Even with her face in front of mine, she doesn’t look at me, her eyes still lowered to the floor.
“You know why I have to do this, right?” I ask, my tone no longer holding anger. Instead, I feel hollow. Stupid for believing the enemy’s daughter could be anything but the enemy herself.
“Because you’re a man like every other I’ve encountered before.
That I need to beg a man to believe me when I’ve never given any indication that I’ve been anything but truthful is what hurts the most. Trust is the power that holds people together, and you not trusting me is the fire that burned the rope tethering us together.
It’s a shame. I was finally starting to understand what family means. ”
Tears have begun filling her eyes, but before they can fall, she pushes past me just as the elevator doors open again, and she steps inside.
I don’t step in beside her, instead we both stare at one another.
As the doors begin to close once again, she says, “I thought you were different from the rest, Saxon. I thought you were real.” Just as the doors close fully, I watch as she completely breaks down.
Tears falling from her eyes as if someone just turned on a faucet.
As if she’s been holding back this whole time.
I’m starting to think she was. I see her drop to the floor, and her head lowers as a sob breaks free. Then she’s gone.
I fold right there, my gut twisting into a pile of chaos. My knees hit the unforgiving hardwood as I stare at the ceiling.
“Dad, what the fuck do I do? How did you make this look so easy for all those years? Every decision I make is in the club’s best interest, but when is it okay for me to worry about me?
Please tell me. Show me a sign on what the fuck to do here.
Please. Please, Dad, say something.” I didn’t even notice I was crying until the tears splash on the floor in front of me.
I’m so tired, so drained, and I fear my brain may explode if I have to make another decision in this lifetime.
How I wish he were still alive. Not only to bear the responsibility of this club, but to advise me like a father does.
I need help. I really fucking need help, and I don’t know who to ask.
I can’t ask the guys. That would seem like I’m not competent enough to be their president.
I can’t show myself crumbling or faltering in my own decisions.
Maybe this is for the best. Maybe I can’t be the leader and share myself with another at the same time.
It’s one or the other, and that’s just how my life is going to go.

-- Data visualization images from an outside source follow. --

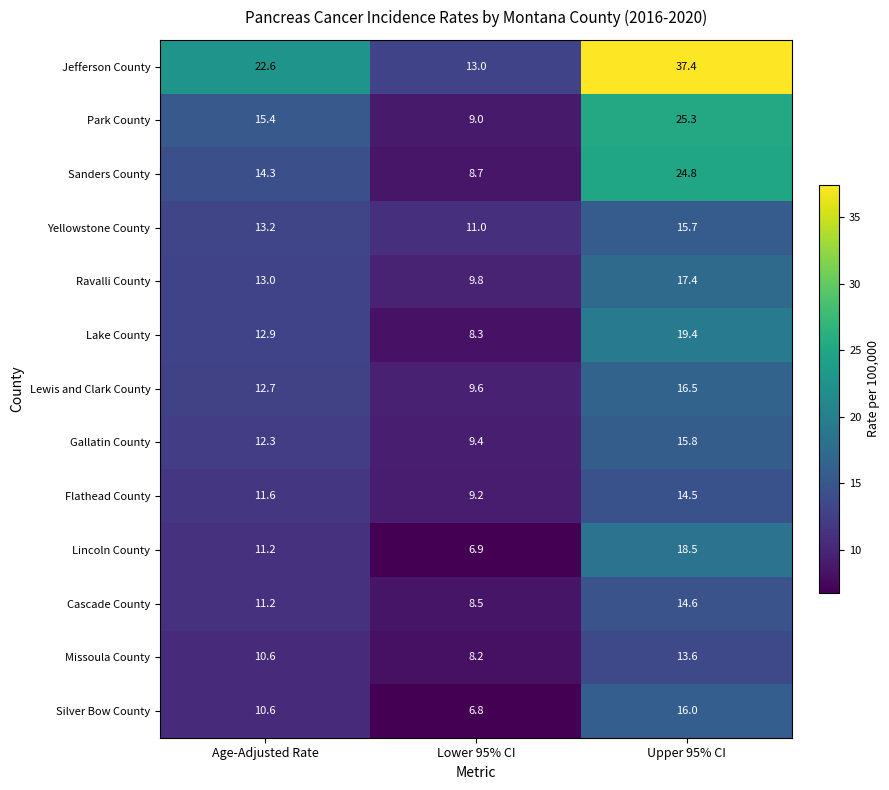

How many distinct data groups are displayed?

13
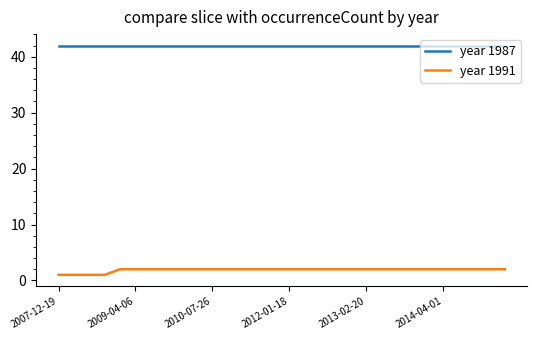

Rank the series by their maximum value, from highest to lowest.

year 1987, year 1991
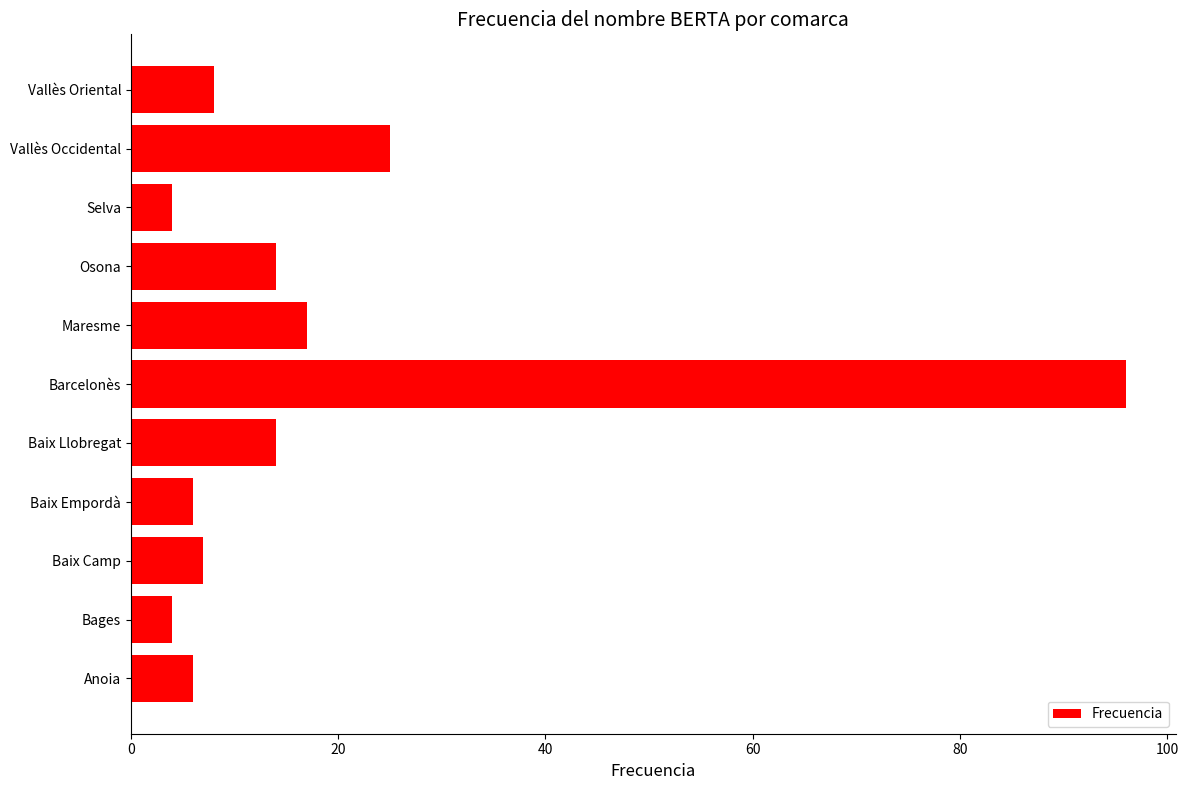

At which label is the value closest to 50?

Vallès Occidental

I stare down at my hands, looking at the calluses I’ve built up and the rough ridges of the creases.
Saxon Wilder, the president of the Kings’ Aces, on his knees, crying over a woman.
How pathetic my father must think I am. I decide in that moment to get it all out.
Cry these fucking tears once and for all, and once I’m done, I get back to work.
No more pity parties for me. I have people to protect and a club to run. Harden the fuck up, Saxon.
So, I do. I cry for another five minutes, get my ass up, and then head back to the basement to help the guys dispose of more bodies.
My life in a nutshell. This is who I am.
Before I leave the building, a flash of caramelly hazel eyes flashes in my mind.
The pair of eyes that will most likely haunt me for the rest of my life.